Dividida em três segmentos, a exposição agrega um conjunto de 68 pinturas e gravuras, vindas do acervo do Museu Von der Heydt (Alemanha), que inclui nomes de grande destaque, como August Macke, Emil Nolde, Ernst Ludwig Kirchner e Wassily Kandinsky. Soma-se à exposição, 90 obras de três artistas brasileiros que dialogaram com a vertente alemã (Segall, Abramo, Goeldi). Da obra de Lasar Segall ainda compõe a mostra sua produção de retratos expressionistas.
O expressionismo é uma constante na história da arte, assim como o barroco e a pintura realista. A Alemanha é considerada o berço do expressionismo. Surgido em 1905, os idealistas alemães combatiam a alegria de viver francesa. Circunstâncias dolorosas, crenças dramatizadoras e hipertensão emocional acabaram impregnando as obras produzidas nessa época por cores fortes e pinceladas soltas dos artistas do movimento.
O expressionismo tende a deformar ou a exagerar a realidade expressando seus sentimentos e a percepção de maneira intensa e direta, seja na pintura, desenho ou escultura.

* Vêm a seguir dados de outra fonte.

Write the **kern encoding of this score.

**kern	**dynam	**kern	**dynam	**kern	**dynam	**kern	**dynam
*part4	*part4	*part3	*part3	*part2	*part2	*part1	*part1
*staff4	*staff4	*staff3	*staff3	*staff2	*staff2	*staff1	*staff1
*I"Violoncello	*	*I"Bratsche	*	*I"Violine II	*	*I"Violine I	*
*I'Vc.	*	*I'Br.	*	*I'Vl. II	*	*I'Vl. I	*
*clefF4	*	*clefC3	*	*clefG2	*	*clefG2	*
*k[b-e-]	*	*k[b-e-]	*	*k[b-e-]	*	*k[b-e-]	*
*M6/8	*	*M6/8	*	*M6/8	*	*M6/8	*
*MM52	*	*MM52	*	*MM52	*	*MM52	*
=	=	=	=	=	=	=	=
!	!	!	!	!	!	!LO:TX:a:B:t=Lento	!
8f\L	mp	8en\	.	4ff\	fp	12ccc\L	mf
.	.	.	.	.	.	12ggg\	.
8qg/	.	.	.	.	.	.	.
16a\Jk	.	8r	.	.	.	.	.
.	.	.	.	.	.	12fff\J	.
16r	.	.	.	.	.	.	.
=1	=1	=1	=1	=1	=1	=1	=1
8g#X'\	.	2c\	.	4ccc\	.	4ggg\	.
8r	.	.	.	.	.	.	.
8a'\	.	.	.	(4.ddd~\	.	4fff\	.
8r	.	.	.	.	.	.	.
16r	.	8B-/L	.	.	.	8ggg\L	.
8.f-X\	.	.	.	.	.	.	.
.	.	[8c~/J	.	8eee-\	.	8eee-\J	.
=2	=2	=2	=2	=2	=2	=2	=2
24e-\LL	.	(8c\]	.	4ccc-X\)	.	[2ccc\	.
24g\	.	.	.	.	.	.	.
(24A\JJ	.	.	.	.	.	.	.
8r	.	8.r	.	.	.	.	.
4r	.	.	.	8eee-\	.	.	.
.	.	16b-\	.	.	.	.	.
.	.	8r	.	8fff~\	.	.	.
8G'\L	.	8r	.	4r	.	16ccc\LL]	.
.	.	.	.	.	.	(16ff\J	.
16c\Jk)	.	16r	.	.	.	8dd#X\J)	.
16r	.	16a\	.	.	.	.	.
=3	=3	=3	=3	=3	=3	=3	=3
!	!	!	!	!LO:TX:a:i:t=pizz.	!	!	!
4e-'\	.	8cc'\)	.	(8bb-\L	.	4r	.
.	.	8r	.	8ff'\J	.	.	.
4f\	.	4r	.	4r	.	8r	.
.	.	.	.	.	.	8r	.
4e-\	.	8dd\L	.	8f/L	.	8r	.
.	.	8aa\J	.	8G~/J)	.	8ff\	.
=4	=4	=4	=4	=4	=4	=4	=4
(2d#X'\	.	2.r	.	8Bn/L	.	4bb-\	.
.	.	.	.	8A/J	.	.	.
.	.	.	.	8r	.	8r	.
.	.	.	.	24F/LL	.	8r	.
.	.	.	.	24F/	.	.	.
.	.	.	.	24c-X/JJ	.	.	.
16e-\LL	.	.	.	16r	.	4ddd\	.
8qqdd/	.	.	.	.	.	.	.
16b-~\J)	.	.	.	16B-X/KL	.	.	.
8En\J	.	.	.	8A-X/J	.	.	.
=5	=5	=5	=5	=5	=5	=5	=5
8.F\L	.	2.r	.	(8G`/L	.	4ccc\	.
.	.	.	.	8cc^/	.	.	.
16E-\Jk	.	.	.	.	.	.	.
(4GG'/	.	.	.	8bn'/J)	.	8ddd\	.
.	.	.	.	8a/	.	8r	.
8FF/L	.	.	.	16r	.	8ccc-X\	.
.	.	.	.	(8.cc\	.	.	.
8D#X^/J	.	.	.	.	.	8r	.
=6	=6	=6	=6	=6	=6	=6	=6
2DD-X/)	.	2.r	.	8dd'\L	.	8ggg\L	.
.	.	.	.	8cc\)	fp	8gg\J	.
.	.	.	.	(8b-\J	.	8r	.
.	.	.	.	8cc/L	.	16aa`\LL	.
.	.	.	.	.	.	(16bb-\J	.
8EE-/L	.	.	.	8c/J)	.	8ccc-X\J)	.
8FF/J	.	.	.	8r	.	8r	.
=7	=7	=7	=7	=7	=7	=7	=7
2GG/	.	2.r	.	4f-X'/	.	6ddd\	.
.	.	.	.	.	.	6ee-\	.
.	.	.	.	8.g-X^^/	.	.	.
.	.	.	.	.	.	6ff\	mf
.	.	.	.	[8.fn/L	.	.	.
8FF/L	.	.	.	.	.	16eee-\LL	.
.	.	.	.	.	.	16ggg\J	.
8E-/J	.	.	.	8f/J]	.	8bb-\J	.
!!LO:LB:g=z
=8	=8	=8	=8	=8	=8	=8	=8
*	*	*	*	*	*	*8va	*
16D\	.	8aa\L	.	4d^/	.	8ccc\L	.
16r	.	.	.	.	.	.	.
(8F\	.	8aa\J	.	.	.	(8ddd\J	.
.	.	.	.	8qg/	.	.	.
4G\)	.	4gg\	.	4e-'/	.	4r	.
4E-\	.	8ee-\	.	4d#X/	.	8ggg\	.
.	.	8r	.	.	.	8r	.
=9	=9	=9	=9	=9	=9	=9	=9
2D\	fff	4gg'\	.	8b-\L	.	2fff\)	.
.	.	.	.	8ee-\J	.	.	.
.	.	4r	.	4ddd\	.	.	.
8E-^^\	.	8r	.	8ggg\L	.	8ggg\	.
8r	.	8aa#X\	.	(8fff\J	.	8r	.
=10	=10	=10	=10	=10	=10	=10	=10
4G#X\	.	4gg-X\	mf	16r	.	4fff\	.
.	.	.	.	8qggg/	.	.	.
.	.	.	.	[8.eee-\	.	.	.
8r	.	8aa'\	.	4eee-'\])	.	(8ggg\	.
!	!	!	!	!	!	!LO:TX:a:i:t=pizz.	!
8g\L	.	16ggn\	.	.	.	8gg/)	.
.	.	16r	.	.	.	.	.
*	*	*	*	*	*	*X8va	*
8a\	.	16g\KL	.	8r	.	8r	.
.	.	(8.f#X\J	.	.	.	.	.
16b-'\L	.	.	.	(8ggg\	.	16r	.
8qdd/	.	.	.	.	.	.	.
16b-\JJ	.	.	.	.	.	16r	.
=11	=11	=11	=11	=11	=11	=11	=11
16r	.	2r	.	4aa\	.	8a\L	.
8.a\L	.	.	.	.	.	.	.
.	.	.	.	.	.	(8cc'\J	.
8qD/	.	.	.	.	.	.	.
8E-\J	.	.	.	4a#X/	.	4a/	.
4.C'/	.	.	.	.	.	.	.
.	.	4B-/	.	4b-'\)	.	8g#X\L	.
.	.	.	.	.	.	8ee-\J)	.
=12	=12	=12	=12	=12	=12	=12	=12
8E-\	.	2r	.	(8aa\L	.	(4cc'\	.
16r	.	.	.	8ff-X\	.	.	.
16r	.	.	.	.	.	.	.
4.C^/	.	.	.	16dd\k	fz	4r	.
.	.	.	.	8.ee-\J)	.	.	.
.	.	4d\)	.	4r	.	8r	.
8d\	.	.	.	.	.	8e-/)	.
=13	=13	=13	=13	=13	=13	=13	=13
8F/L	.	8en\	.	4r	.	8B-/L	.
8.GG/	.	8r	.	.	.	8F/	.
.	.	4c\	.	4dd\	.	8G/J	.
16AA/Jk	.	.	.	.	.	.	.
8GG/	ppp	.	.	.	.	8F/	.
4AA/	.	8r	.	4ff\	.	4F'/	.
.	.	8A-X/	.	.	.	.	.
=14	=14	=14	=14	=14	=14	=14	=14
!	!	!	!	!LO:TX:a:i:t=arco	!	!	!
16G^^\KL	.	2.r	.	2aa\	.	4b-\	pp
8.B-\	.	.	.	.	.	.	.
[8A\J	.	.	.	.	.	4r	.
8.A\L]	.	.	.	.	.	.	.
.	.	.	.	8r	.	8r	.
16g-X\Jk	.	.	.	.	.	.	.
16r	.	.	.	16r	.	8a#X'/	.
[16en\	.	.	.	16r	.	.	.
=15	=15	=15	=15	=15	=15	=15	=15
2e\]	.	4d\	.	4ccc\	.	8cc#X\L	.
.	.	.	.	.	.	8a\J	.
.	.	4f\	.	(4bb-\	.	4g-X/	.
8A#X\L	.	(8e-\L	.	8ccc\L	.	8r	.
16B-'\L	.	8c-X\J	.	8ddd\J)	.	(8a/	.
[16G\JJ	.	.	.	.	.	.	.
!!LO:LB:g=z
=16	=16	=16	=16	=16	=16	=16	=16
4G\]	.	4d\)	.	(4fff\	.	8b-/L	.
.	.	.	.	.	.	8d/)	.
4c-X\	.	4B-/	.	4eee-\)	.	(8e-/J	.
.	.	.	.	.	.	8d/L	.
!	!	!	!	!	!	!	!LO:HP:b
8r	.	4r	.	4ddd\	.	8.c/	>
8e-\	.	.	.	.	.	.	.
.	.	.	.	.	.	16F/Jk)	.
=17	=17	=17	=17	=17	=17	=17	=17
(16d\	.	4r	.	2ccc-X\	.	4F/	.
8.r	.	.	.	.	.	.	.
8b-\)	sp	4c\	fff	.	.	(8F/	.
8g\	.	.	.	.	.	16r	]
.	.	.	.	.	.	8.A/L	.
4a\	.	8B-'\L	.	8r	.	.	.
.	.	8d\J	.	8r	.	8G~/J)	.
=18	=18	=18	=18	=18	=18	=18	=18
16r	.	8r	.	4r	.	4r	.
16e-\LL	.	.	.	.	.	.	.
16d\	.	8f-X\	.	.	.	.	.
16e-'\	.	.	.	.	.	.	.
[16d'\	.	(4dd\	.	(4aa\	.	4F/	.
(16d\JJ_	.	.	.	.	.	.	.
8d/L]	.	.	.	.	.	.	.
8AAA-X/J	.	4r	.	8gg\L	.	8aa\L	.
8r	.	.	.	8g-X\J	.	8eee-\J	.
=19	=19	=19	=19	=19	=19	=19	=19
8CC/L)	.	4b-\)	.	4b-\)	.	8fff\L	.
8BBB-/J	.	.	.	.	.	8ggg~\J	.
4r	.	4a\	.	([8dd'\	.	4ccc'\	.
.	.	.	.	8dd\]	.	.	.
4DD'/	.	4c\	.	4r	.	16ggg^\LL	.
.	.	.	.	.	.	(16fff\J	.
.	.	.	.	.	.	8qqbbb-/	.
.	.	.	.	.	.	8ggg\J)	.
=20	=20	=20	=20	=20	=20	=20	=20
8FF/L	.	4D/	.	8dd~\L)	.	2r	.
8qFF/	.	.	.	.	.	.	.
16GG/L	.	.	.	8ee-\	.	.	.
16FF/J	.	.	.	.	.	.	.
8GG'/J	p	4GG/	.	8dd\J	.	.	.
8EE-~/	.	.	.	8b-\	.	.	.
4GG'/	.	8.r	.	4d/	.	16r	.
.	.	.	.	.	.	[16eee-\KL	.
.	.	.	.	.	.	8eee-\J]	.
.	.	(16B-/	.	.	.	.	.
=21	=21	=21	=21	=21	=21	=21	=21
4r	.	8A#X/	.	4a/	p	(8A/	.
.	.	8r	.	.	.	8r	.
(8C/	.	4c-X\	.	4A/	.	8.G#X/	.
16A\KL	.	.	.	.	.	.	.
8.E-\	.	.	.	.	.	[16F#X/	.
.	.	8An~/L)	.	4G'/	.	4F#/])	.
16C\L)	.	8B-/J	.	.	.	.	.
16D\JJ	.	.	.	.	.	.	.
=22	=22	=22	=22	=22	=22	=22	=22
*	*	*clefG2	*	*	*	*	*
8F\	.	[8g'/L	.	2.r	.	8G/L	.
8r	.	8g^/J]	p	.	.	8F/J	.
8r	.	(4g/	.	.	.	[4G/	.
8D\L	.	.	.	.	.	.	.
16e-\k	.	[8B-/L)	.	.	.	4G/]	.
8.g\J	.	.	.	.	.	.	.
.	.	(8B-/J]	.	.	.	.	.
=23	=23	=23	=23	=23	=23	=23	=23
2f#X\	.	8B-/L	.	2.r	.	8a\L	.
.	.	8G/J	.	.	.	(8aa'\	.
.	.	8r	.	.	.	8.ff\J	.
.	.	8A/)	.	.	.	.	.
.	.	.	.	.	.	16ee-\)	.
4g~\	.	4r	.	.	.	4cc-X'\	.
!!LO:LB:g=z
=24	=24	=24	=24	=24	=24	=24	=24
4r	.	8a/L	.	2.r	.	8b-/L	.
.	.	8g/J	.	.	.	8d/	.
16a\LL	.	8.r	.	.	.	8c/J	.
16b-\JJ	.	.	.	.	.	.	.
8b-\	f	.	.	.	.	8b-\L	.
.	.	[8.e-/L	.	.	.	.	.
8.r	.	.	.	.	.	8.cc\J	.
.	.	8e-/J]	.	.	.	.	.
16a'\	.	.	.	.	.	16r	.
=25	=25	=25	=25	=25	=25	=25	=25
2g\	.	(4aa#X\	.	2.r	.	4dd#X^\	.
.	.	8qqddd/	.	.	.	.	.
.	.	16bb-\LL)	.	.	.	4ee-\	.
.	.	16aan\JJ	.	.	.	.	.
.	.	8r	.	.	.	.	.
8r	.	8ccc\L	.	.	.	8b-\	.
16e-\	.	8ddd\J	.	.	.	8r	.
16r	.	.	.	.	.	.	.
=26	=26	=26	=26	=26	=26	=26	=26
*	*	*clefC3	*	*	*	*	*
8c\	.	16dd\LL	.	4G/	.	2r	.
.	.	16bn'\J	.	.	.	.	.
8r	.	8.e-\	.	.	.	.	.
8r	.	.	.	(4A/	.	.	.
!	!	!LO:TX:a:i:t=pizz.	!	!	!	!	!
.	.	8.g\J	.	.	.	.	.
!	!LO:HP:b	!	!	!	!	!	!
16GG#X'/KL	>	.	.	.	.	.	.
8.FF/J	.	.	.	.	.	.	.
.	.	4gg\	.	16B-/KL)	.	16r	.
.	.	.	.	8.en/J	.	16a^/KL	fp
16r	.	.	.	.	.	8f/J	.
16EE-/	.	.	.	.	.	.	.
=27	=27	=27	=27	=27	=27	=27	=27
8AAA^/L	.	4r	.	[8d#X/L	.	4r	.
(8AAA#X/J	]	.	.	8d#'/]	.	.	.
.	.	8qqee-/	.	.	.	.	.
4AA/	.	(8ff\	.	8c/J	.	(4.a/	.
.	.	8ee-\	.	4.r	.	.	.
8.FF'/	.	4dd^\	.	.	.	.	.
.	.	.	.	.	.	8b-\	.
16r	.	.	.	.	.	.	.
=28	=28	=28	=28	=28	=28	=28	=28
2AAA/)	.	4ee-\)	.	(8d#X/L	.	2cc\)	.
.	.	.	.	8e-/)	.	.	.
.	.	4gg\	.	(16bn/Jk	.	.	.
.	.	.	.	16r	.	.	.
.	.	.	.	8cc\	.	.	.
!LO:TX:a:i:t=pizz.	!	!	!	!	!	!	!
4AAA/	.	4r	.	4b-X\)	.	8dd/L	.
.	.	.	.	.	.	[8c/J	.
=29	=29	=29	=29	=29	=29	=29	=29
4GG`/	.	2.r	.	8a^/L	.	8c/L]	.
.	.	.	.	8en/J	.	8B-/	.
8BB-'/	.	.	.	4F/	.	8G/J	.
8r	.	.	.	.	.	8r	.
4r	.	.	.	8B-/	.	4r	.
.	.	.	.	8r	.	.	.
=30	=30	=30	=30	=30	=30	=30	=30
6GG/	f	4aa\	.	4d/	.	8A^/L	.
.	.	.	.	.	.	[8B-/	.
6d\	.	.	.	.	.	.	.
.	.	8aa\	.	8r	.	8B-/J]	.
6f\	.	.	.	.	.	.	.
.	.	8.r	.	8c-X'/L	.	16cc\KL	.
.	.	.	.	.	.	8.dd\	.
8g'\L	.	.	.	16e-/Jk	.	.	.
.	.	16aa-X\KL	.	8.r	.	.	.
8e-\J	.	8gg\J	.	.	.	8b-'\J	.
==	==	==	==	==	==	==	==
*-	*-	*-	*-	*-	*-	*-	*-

Dentro de um erotismo neurótico, os corpos nus de homem e mulher são duros, enxutos, com magrezas que nos falam do esgotamento psíquico que padecem. Por extensão, essa vertente se disseminou de forma incisiva em toda forma de expressão artística. Tanto no cinema, na música e na literatura, o conteúdo emocional e as reações subjetivas exercem forte domínio sobre o convencionalismo e a razão. Na Alemanha, o expressionismo sucumbiu aos castigos comandados pelos nazistas no campo das artes.
Dois grupos que construíram a história dessa vertente estética estarão representados na mostra: ‘‘Die Brucke’’ (A Ponte); ‘‘Der Blau Reiter’’ ( O Cavaleiro Azul). O movimento serviu de referência para vários artistas brasileiros modernistas, como Lívio Abramo, Oswaldo Goeldi e Lasar Segall, que ajudaram a revisar e ampliar o próprio conceito histórico do expressionismo.
Museu de Arte Moderna de São Paulo (Grande Sala). Parque do Ibirapuera, portão 3. Museu Lasar Segall, Rua Berta, 111, Vila Mariana, São Paulo. A exposição e os eventos paralelos seguem até o dia 10 de dezembro.